- WORK ITEM
Within the records below is a range that opens at the line with "fx_px: 1415" and closes at the line with "f_number: 7.1". Return that range word for word, both ends included, and only that range.

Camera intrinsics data
━━━━━━━━━━

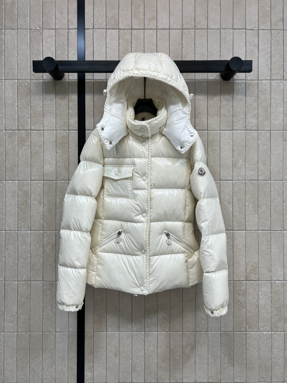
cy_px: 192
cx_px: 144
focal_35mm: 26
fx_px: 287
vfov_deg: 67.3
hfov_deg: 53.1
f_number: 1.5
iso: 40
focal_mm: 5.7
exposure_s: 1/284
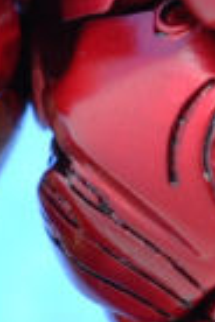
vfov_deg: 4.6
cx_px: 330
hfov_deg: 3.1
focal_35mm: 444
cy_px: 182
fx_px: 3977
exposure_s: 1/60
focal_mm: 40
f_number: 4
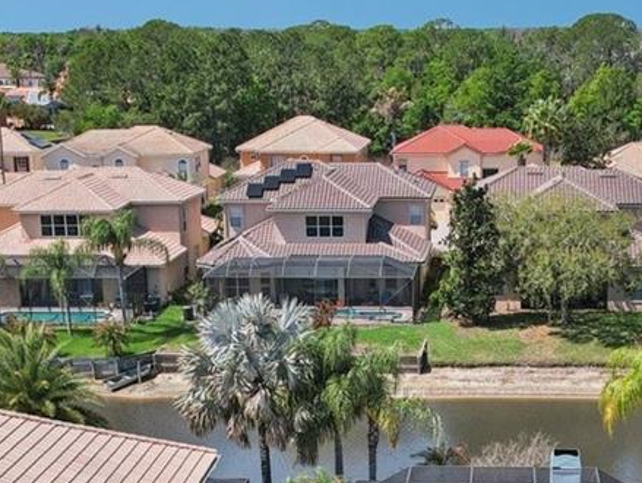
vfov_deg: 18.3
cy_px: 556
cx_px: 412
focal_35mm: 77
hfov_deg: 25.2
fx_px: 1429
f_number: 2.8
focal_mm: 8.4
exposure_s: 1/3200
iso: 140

━━━━━━━━━━

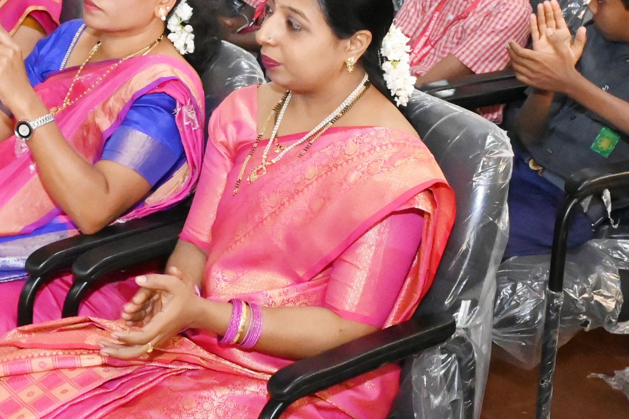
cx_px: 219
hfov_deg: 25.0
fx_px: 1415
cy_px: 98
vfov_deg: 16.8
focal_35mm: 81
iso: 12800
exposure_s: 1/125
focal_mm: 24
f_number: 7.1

━━━━━━━━━━

- REPLY TO THE TASK
fx_px: 1415
cy_px: 98
vfov_deg: 16.8
focal_35mm: 81
iso: 12800
exposure_s: 1/125
focal_mm: 24
f_number: 7.1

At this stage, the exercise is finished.